# [WHAT YOU NEED TO DO]
Nothing in the data is to be left out; copy it exactly.

[Saved entries]
------------------------------------------------

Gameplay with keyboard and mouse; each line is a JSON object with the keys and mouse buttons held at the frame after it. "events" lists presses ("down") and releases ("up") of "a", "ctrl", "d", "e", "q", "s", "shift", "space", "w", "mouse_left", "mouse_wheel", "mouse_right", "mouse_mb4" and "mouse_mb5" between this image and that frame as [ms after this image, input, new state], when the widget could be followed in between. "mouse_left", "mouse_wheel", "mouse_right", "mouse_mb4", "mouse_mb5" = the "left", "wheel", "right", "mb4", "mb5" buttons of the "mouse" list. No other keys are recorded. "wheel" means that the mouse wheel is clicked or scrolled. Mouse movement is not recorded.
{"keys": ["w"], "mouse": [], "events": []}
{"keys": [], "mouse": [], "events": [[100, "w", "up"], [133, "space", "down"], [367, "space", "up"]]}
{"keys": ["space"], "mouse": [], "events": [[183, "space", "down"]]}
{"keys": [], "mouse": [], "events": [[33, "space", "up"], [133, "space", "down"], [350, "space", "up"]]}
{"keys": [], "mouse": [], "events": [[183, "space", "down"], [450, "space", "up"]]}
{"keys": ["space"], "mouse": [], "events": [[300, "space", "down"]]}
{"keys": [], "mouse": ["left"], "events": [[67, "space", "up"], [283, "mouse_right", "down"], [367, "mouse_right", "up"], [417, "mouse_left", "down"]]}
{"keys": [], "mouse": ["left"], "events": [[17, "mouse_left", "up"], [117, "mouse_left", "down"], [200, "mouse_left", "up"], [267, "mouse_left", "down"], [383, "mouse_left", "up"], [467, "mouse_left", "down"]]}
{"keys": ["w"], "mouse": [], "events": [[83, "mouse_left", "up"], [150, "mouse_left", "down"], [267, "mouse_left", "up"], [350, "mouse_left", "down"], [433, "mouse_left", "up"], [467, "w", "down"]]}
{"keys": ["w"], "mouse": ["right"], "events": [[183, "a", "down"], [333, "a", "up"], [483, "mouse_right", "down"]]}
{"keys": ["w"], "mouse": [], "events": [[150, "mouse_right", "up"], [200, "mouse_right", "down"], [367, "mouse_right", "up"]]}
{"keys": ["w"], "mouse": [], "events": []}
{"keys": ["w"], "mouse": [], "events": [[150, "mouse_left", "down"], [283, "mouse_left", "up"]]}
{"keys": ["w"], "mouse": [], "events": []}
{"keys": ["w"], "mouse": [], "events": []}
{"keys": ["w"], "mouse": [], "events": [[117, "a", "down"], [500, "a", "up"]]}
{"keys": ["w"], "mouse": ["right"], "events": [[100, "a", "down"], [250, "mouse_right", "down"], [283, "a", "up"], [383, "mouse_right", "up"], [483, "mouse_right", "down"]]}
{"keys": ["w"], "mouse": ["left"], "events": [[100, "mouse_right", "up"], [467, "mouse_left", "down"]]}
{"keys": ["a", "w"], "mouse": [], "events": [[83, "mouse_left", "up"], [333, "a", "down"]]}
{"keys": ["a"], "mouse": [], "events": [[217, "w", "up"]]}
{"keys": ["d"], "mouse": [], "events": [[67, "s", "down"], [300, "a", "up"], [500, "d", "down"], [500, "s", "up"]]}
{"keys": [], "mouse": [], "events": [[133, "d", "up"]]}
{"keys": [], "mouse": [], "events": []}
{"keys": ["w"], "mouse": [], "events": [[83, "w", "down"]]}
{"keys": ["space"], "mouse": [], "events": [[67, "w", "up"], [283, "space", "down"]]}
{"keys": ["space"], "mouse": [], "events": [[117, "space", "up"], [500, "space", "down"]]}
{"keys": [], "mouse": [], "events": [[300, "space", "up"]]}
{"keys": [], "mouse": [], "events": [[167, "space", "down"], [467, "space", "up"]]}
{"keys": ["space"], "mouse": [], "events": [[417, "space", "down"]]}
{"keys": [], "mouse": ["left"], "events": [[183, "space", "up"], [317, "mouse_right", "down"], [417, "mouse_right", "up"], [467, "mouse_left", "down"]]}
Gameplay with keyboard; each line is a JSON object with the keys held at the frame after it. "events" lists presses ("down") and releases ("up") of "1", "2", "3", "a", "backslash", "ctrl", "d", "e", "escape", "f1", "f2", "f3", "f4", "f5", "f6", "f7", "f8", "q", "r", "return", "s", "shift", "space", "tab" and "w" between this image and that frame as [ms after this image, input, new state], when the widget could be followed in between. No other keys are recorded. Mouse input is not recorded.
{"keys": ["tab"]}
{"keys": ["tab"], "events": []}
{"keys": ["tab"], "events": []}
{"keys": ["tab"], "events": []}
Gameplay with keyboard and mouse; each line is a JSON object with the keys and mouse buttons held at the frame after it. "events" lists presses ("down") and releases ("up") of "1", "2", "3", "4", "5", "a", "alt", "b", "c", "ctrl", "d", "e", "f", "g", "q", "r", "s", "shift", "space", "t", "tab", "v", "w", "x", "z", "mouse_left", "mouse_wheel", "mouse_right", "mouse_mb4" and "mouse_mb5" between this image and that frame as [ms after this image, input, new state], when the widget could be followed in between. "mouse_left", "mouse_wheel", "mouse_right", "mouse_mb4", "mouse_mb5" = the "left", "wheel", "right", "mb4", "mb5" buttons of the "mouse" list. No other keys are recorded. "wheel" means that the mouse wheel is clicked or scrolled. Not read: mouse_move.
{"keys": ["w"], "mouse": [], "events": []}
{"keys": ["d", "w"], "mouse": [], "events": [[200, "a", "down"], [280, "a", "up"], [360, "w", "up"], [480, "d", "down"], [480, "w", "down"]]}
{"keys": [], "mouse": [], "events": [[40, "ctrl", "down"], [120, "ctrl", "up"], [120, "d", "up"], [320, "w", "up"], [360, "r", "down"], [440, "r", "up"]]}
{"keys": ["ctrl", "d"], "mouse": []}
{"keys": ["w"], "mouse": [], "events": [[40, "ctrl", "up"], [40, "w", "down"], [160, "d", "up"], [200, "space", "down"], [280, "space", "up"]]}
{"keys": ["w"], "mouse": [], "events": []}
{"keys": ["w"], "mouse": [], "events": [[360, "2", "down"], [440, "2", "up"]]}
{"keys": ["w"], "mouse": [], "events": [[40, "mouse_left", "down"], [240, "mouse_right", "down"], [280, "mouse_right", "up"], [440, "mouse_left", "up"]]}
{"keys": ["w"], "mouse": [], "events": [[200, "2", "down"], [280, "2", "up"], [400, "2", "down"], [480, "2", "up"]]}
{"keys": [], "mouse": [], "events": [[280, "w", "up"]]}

------------------------------------------------

# [ANSWER BOX]
Gameplay with keyboard and mouse; each line is a JSON object with the keys and mouse buttons held at the frame after it. "events" lists presses ("down") and releases ("up") of "a", "ctrl", "d", "e", "q", "s", "shift", "space", "w", "mouse_left", "mouse_wheel", "mouse_right", "mouse_mb4" and "mouse_mb5" between this image and that frame as [ms after this image, input, new state], when the widget could be followed in between. "mouse_left", "mouse_wheel", "mouse_right", "mouse_mb4", "mouse_mb5" = the "left", "wheel", "right", "mb4", "mb5" buttons of the "mouse" list. No other keys are recorded. "wheel" means that the mouse wheel is clicked or scrolled. Mouse movement is not recorded.
{"keys": ["w"], "mouse": [], "events": []}
{"keys": [], "mouse": [], "events": [[100, "w", "up"], [133, "space", "down"], [367, "space", "up"]]}
{"keys": ["space"], "mouse": [], "events": [[183, "space", "down"]]}
{"keys": [], "mouse": [], "events": [[33, "space", "up"], [133, "space", "down"], [350, "space", "up"]]}
{"keys": [], "mouse": [], "events": [[183, "space", "down"], [450, "space", "up"]]}
{"keys": ["space"], "mouse": [], "events": [[300, "space", "down"]]}
{"keys": [], "mouse": ["left"], "events": [[67, "space", "up"], [283, "mouse_right", "down"], [367, "mouse_right", "up"], [417, "mouse_left", "down"]]}
{"keys": [], "mouse": ["left"], "events": [[17, "mouse_left", "up"], [117, "mouse_left", "down"], [200, "mouse_left", "up"], [267, "mouse_left", "down"], [383, "mouse_left", "up"], [467, "mouse_left", "down"]]}
{"keys": ["w"], "mouse": [], "events": [[83, "mouse_left", "up"], [150, "mouse_left", "down"], [267, "mouse_left", "up"], [350, "mouse_left", "down"], [433, "mouse_left", "up"], [467, "w", "down"]]}
{"keys": ["w"], "mouse": ["right"], "events": [[183, "a", "down"], [333, "a", "up"], [483, "mouse_right", "down"]]}
{"keys": ["w"], "mouse": [], "events": [[150, "mouse_right", "up"], [200, "mouse_right", "down"], [367, "mouse_right", "up"]]}
{"keys": ["w"], "mouse": [], "events": []}
{"keys": ["w"], "mouse": [], "events": [[150, "mouse_left", "down"], [283, "mouse_left", "up"]]}
{"keys": ["w"], "mouse": [], "events": []}
{"keys": ["w"], "mouse": [], "events": []}
{"keys": ["w"], "mouse": [], "events": [[117, "a", "down"], [500, "a", "up"]]}
{"keys": ["w"], "mouse": ["right"], "events": [[100, "a", "down"], [250, "mouse_right", "down"], [283, "a", "up"], [383, "mouse_right", "up"], [483, "mouse_right", "down"]]}
{"keys": ["w"], "mouse": ["left"], "events": [[100, "mouse_right", "up"], [467, "mouse_left", "down"]]}
{"keys": ["a", "w"], "mouse": [], "events": [[83, "mouse_left", "up"], [333, "a", "down"]]}
{"keys": ["a"], "mouse": [], "events": [[217, "w", "up"]]}
{"keys": ["d"], "mouse": [], "events": [[67, "s", "down"], [300, "a", "up"], [500, "d", "down"], [500, "s", "up"]]}
{"keys": [], "mouse": [], "events": [[133, "d", "up"]]}
{"keys": [], "mouse": [], "events": []}
{"keys": ["w"], "mouse": [], "events": [[83, "w", "down"]]}
{"keys": ["space"], "mouse": [], "events": [[67, "w", "up"], [283, "space", "down"]]}
{"keys": ["space"], "mouse": [], "events": [[117, "space", "up"], [500, "space", "down"]]}
{"keys": [], "mouse": [], "events": [[300, "space", "up"]]}
{"keys": [], "mouse": [], "events": [[167, "space", "down"], [467, "space", "up"]]}
{"keys": ["space"], "mouse": [], "events": [[417, "space", "down"]]}
{"keys": [], "mouse": ["left"], "events": [[183, "space", "up"], [317, "mouse_right", "down"], [417, "mouse_right", "up"], [467, "mouse_left", "down"]]}
Gameplay with keyboard; each line is a JSON object with the keys held at the frame after it. "events" lists presses ("down") and releases ("up") of "1", "2", "3", "a", "backslash", "ctrl", "d", "e", "escape", "f1", "f2", "f3", "f4", "f5", "f6", "f7", "f8", "q", "r", "return", "s", "shift", "space", "tab" and "w" between this image and that frame as [ms after this image, input, new state], when the widget could be followed in between. No other keys are recorded. Mouse input is not recorded.
{"keys": ["tab"]}
{"keys": ["tab"], "events": []}
{"keys": ["tab"], "events": []}
{"keys": ["tab"], "events": []}
Gameplay with keyboard and mouse; each line is a JSON object with the keys and mouse buttons held at the frame after it. "events" lists presses ("down") and releases ("up") of "1", "2", "3", "4", "5", "a", "alt", "b", "c", "ctrl", "d", "e", "f", "g", "q", "r", "s", "shift", "space", "t", "tab", "v", "w", "x", "z", "mouse_left", "mouse_wheel", "mouse_right", "mouse_mb4" and "mouse_mb5" between this image and that frame as [ms after this image, input, new state], when the widget could be followed in between. "mouse_left", "mouse_wheel", "mouse_right", "mouse_mb4", "mouse_mb5" = the "left", "wheel", "right", "mb4", "mb5" buttons of the "mouse" list. No other keys are recorded. "wheel" means that the mouse wheel is clicked or scrolled. Not read: mouse_move.
{"keys": ["w"], "mouse": [], "events": []}
{"keys": ["d", "w"], "mouse": [], "events": [[200, "a", "down"], [280, "a", "up"], [360, "w", "up"], [480, "d", "down"], [480, "w", "down"]]}
{"keys": [], "mouse": [], "events": [[40, "ctrl", "down"], [120, "ctrl", "up"], [120, "d", "up"], [320, "w", "up"], [360, "r", "down"], [440, "r", "up"]]}
{"keys": ["ctrl", "d"], "mouse": []}
{"keys": ["w"], "mouse": [], "events": [[40, "ctrl", "up"], [40, "w", "down"], [160, "d", "up"], [200, "space", "down"], [280, "space", "up"]]}
{"keys": ["w"], "mouse": [], "events": []}
{"keys": ["w"], "mouse": [], "events": [[360, "2", "down"], [440, "2", "up"]]}
{"keys": ["w"], "mouse": [], "events": [[40, "mouse_left", "down"], [240, "mouse_right", "down"], [280, "mouse_right", "up"], [440, "mouse_left", "up"]]}
{"keys": ["w"], "mouse": [], "events": [[200, "2", "down"], [280, "2", "up"], [400, "2", "down"], [480, "2", "up"]]}
{"keys": [], "mouse": [], "events": [[280, "w", "up"]]}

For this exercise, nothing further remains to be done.